A couple of years I tried the Az/El rotor route trying to work FO-20/29 
and AO-10. I spent literally days taking the equipment off my mast at 
home, fashioning a special wiring harness (including amplifiers,  
control runs, and polarity switchers), and hours at the site putting it 
all back together, and troubleshooting the damm thing. I gave up when I 
broke some of the control wires, and after the second or third one broke 
I said the heck with it after trying to repair it in the dark. I agree 
it is a LOT of trouble, and vowed to keep it simple.

 Here is how I did it last year.
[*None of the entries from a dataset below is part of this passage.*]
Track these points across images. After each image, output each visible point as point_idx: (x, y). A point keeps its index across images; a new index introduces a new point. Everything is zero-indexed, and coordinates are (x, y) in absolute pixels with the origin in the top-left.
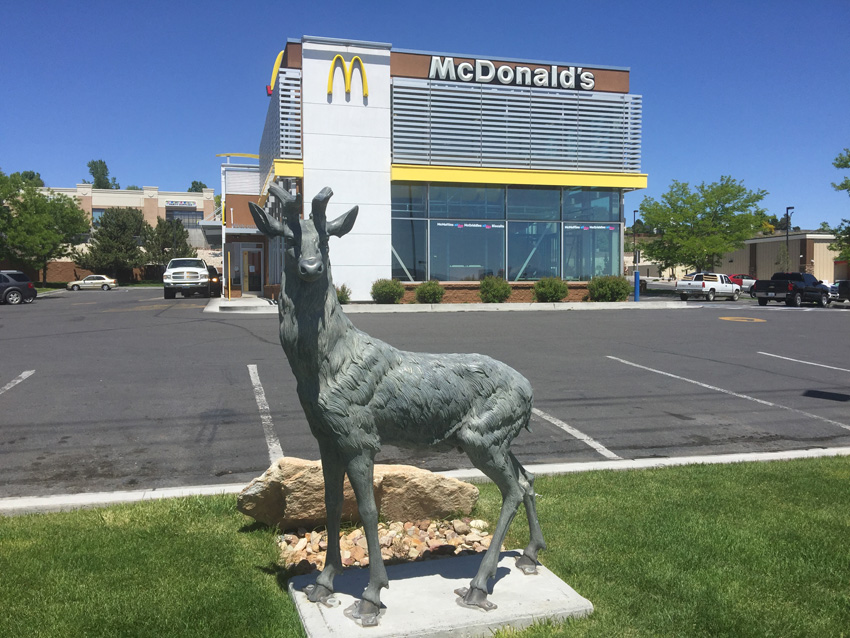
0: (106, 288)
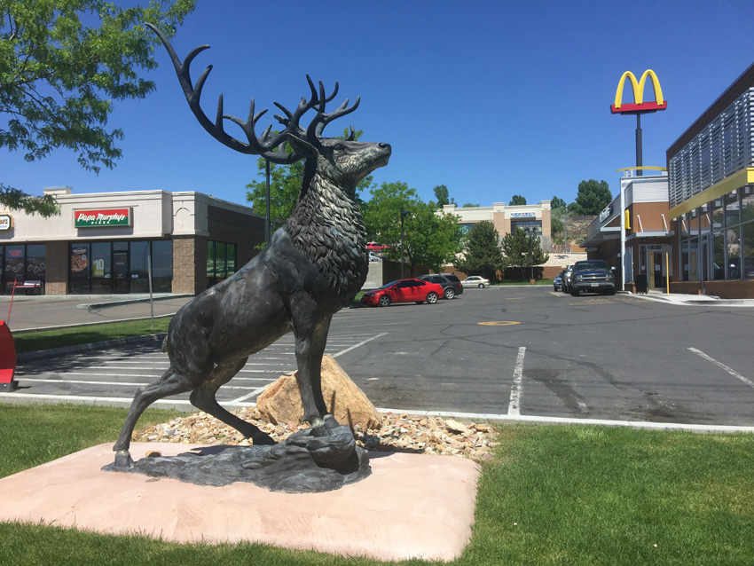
0: (481, 286)
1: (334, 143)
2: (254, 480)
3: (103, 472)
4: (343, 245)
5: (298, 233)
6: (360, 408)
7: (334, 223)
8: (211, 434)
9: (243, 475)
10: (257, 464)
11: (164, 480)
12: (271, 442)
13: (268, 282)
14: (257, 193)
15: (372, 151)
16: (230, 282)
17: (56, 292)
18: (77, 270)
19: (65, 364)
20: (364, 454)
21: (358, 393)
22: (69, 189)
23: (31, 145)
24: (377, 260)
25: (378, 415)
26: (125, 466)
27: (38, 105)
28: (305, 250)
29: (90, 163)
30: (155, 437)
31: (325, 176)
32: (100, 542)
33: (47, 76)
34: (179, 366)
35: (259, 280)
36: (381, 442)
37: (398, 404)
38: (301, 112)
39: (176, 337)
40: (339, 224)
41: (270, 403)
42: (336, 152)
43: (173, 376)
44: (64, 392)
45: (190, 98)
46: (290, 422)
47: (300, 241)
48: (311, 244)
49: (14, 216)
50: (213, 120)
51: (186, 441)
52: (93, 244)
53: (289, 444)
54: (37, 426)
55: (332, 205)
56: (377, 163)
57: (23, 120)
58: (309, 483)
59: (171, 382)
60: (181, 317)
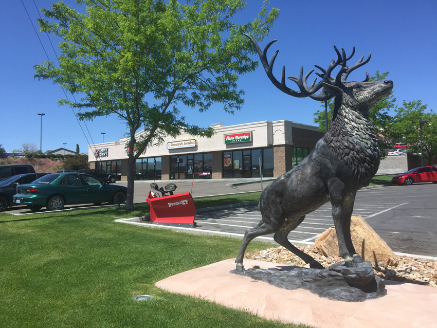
1: (353, 84)
2: (310, 289)
3: (230, 274)
4: (361, 148)
5: (331, 141)
6: (382, 251)
7: (354, 134)
8: (289, 259)
9: (303, 285)
10: (311, 279)
11: (260, 282)
12: (321, 267)
13: (314, 172)
14: (320, 118)
15: (379, 86)
16: (293, 172)
17: (217, 177)
18: (227, 166)
19: (218, 215)
20: (381, 282)
21: (381, 241)
22: (222, 124)
23: (201, 104)
24: (403, 155)
25: (395, 257)
26: (241, 272)
27: (204, 83)
28: (336, 152)
29: (229, 109)
30: (259, 257)
31: (348, 106)
32: (226, 311)
33: (207, 68)
34: (266, 219)
35: (309, 170)
36: (397, 274)
37: (413, 250)
38: (331, 69)
39: (264, 203)
40: (358, 134)
41: (323, 244)
42: (354, 90)
43: (264, 225)
44: (216, 229)
45: (267, 71)
46: (335, 256)
47: (332, 147)
48: (339, 148)
49: (197, 140)
50: (280, 81)
51: (274, 261)
52: (234, 152)
53: (330, 270)
54: (203, 246)
55: (353, 123)
56: (383, 94)
57: (198, 92)
58: (343, 295)
59: (263, 228)
60: (266, 191)
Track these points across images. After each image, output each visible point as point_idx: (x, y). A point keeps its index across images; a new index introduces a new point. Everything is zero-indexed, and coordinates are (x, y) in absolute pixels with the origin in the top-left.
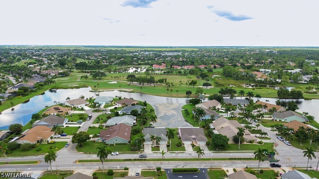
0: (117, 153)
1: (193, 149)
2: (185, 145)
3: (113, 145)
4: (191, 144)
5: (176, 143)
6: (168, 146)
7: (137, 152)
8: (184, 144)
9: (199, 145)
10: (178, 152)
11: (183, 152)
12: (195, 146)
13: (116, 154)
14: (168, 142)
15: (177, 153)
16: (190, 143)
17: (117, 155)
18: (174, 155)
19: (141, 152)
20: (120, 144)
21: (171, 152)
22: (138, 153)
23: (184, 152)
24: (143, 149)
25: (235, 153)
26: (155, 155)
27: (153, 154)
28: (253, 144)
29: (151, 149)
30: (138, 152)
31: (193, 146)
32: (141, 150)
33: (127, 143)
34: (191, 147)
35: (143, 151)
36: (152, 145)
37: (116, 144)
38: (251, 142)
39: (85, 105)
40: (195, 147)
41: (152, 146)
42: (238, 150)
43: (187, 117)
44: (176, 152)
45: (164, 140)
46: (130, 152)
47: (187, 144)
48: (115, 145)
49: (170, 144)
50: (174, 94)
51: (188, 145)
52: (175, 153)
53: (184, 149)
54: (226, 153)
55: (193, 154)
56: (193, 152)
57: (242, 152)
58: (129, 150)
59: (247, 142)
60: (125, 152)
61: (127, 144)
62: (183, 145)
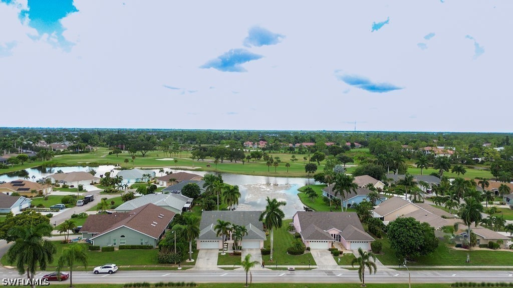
0: (113, 267)
1: (337, 261)
2: (311, 252)
3: (111, 249)
4: (330, 250)
5: (288, 246)
6: (265, 253)
7: (173, 266)
8: (309, 249)
9: (352, 251)
10: (294, 267)
11: (308, 267)
12: (341, 253)
13: (107, 270)
14: (266, 243)
15: (291, 270)
16: (326, 246)
17: (111, 272)
18: (283, 274)
19: (185, 266)
20: (133, 247)
21: (275, 266)
22: (176, 269)
23: (311, 267)
24: (193, 260)
25: (461, 272)
26: (226, 274)
27: (219, 272)
28: (499, 250)
29: (215, 259)
30: (177, 266)
31: (335, 253)
32: (188, 261)
33: (153, 244)
34: (330, 257)
35: (194, 264)
36: (220, 250)
37: (121, 248)
38: (491, 245)
39: (91, 184)
40: (342, 255)
41: (220, 253)
42: (467, 263)
43: (311, 202)
44: (289, 267)
45: (255, 237)
46: (153, 266)
47: (318, 249)
48: (117, 249)
49: (270, 247)
50: (281, 172)
51: (322, 252)
52: (286, 269)
53: (311, 261)
54: (434, 272)
55: (339, 272)
56: (339, 268)
57: (481, 269)
58: (152, 262)
59: (481, 246)
60: (140, 266)
61: (151, 247)
62: (306, 252)
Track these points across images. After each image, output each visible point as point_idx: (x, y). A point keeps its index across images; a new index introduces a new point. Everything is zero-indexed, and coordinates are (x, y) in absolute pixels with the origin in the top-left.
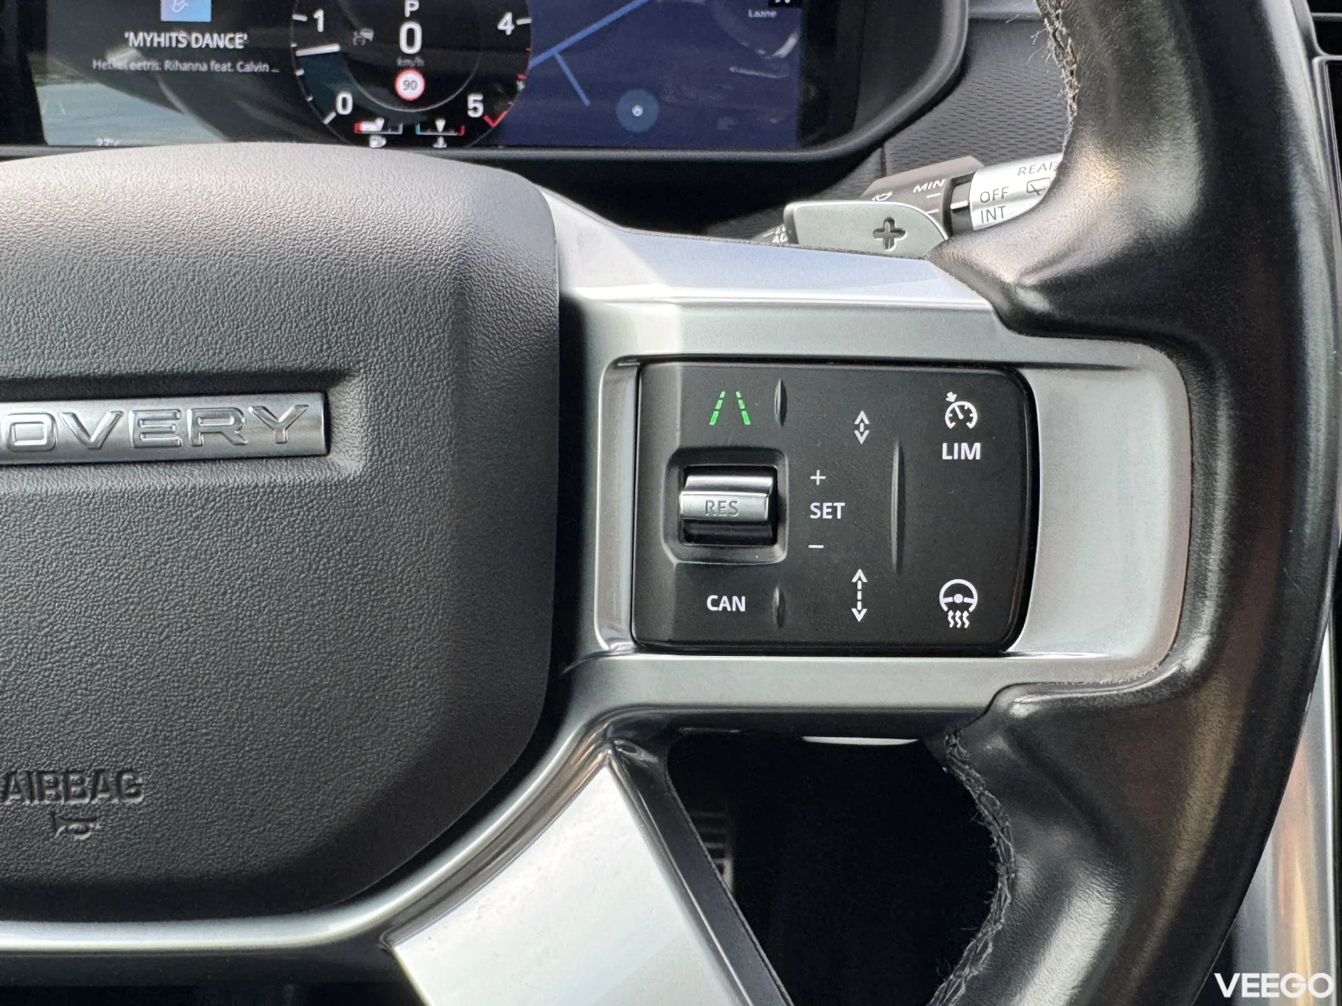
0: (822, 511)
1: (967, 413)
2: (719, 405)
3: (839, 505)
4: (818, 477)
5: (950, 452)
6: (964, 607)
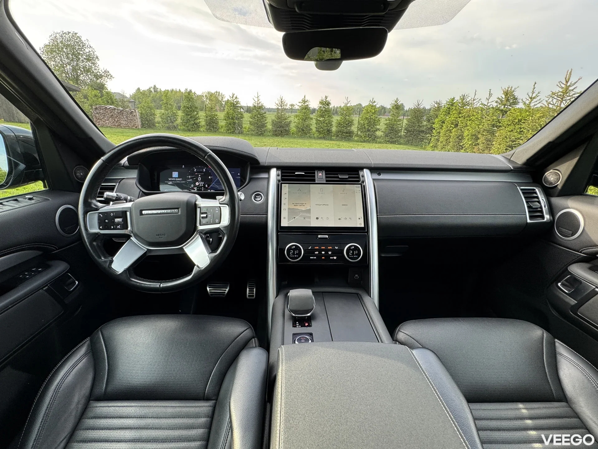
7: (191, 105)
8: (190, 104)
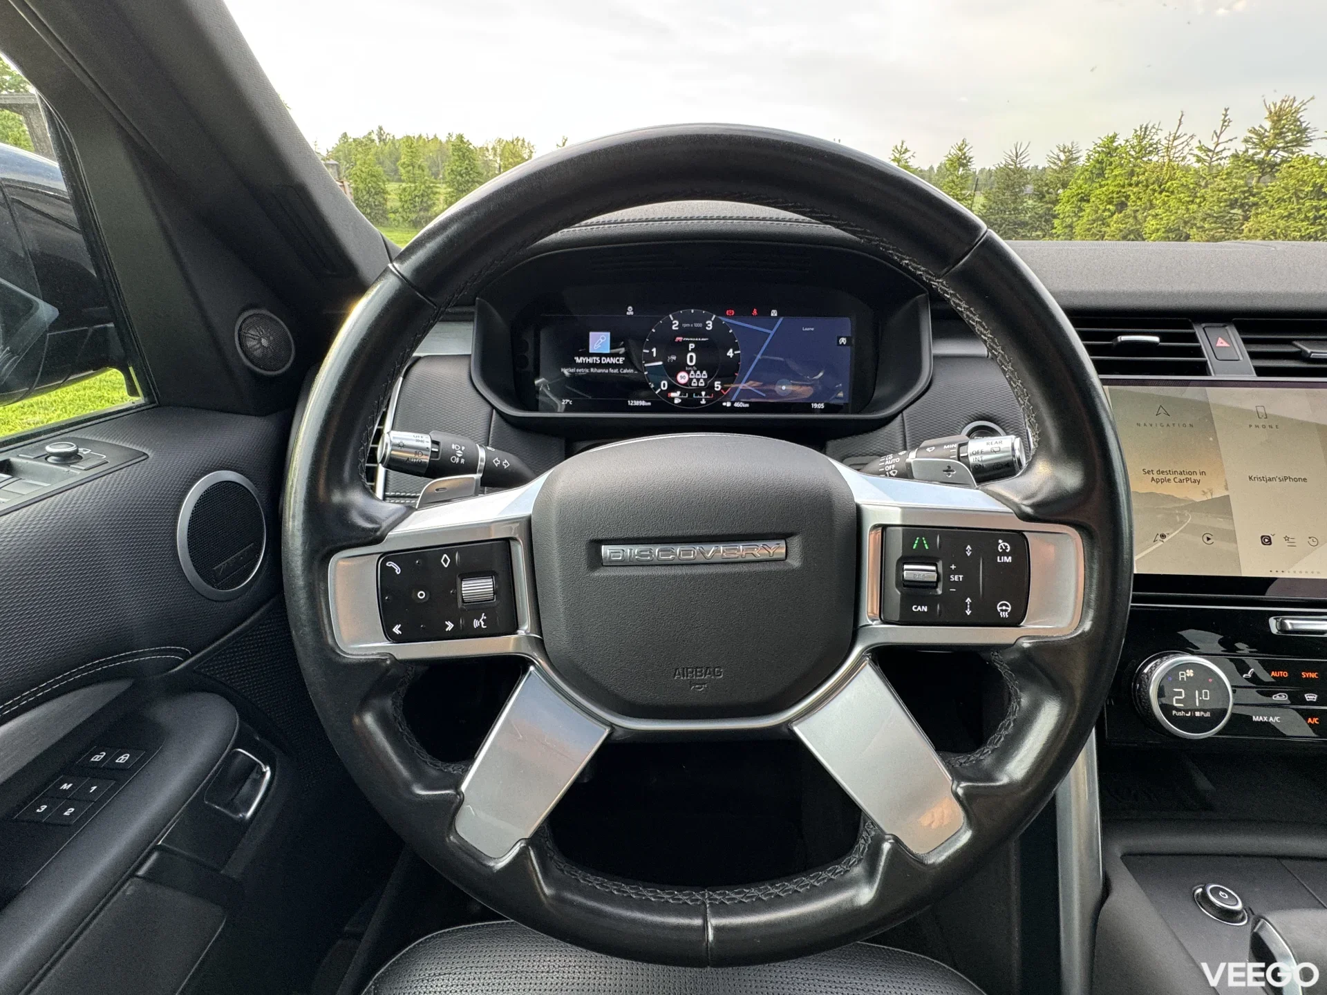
0: (955, 578)
1: (1006, 547)
2: (916, 542)
3: (961, 576)
4: (953, 567)
5: (1000, 559)
6: (1006, 610)
7: (466, 168)
8: (465, 165)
First thing I did was to leave the 
fancy Az-El rotors home, and mount a 30 inch dish and a reasonable 70 cm 
antenna on a mast, and rotate using the "armstrong method". A boom to 
mast plate, a couple of pieces of EMT or PVC, some U-Bolts, and a couple 
of short runs to the antennas are all you really need, the antennas just 
need to be "bumped" a few degrees every 10 or 15 minutes. I fabricated 
the whole setup, including the boom to mast plate in a couple of hours. 
To support the mast, I dug a "cat hole" into the ground, just a couple 
of inches deep, and the mast through a bracket attached to the bumper on 
my truck. I left the bumper bracket loose enough to let the mast pivot, 
and the boom loose enough to twist the boom, but tight enough to hold it 
in place.

Location of your station is important as well.  Make sure you find a 
location where you don't have to shoot through the trees, and keep the 
antennas close to your operating position, so you or your assistant can 
make antenna adjustments easily. I was fortunate enough to have a 
covered pavillion, which I parked my truck right next to, but a solution 
should present itself with a little bit of luck and ingenuity.